At Heller Wealth Management we’re putting together a lot of laddered bonds for clients. This means we’re buying bonds that mature in one, two, three, all the way up to 10 years. That way, as each year comes due, the bonds mature. If you want to learn more about bonds and how we approach this type of investment, check out our podcast on it here

Dividends

In addition, one of the reasons why the stock market might be holding ground or staying put during this time of crisis is because a lot of companies are paying some nice dividends.

Even if you’re getting 2% in dividends, that’s still more than the less than 1% that you have in the bank account or from the treasury. Of course, the market fluctuates up and down, but getting dividends on some of your investments could be beneficial.
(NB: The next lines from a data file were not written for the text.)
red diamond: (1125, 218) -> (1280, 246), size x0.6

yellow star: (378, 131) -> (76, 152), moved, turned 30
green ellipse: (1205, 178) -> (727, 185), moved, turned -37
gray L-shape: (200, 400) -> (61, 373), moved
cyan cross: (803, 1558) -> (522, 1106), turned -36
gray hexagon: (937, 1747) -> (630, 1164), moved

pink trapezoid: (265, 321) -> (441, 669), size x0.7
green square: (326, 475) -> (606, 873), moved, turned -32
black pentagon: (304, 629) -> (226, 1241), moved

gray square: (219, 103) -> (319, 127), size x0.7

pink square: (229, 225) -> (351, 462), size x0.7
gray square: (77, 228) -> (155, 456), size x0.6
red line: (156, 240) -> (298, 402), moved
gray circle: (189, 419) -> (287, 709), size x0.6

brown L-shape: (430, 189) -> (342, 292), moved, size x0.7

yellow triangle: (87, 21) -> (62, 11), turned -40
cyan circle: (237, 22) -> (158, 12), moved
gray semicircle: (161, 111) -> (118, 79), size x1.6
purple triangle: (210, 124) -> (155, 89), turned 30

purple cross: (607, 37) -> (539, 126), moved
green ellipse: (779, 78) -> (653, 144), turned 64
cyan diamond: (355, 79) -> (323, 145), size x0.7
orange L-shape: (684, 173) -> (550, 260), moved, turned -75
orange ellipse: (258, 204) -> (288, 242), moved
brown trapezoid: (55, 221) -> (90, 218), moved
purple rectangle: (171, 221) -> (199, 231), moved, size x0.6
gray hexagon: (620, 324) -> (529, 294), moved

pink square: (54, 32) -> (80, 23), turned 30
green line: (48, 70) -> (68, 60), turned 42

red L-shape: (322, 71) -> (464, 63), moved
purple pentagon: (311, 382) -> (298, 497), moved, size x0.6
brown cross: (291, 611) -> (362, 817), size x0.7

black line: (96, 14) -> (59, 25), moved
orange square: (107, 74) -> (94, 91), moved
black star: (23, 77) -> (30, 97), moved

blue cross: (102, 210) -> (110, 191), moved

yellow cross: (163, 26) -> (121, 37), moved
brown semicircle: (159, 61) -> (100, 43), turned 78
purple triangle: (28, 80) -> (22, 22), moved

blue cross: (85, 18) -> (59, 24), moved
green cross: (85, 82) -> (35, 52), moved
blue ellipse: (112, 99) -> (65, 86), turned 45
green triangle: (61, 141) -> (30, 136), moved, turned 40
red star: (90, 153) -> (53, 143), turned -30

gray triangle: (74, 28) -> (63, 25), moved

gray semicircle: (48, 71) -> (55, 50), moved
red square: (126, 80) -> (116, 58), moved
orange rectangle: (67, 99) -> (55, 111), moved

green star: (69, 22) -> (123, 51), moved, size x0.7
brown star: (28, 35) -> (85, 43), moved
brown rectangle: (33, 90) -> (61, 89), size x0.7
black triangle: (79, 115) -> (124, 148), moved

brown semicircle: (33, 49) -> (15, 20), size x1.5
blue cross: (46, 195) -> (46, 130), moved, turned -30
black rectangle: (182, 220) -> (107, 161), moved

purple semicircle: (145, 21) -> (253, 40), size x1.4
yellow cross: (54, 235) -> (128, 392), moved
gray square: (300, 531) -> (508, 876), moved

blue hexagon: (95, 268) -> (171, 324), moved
So, a great way of increasing your returns in a lower interest rate environment is by looking at your stock portfolio and looking at the dividend rate. But don’t just look at the income strategy — look at your total return versus the income strategy and where you can increase some yield within your risk tolerance.

 

  1. Manage Your Cash

While you might not be making much money at your bank, there are some online banks out there that are FDIC insured and whose rates are averaging around 1%. While it might not sound like a lot, 1% is better than 0%. 

For those who have a significant amount of cash, we have a program called Max My Interest, where your money automatically moves to the highest-earning FDIC insured banks each month so that your money is making the most for you. If you’d like to learn more about this program, give us a call!



While our current financial environment might not be looking like sunny skies thanks to our low-interest rates, there are still things you can do to maximize your dollars now to ensure that you’re able to retire right — like looking at your social security, considering refinancing, paying down your mortgage, and reassessing your expenses to see how you can save some money.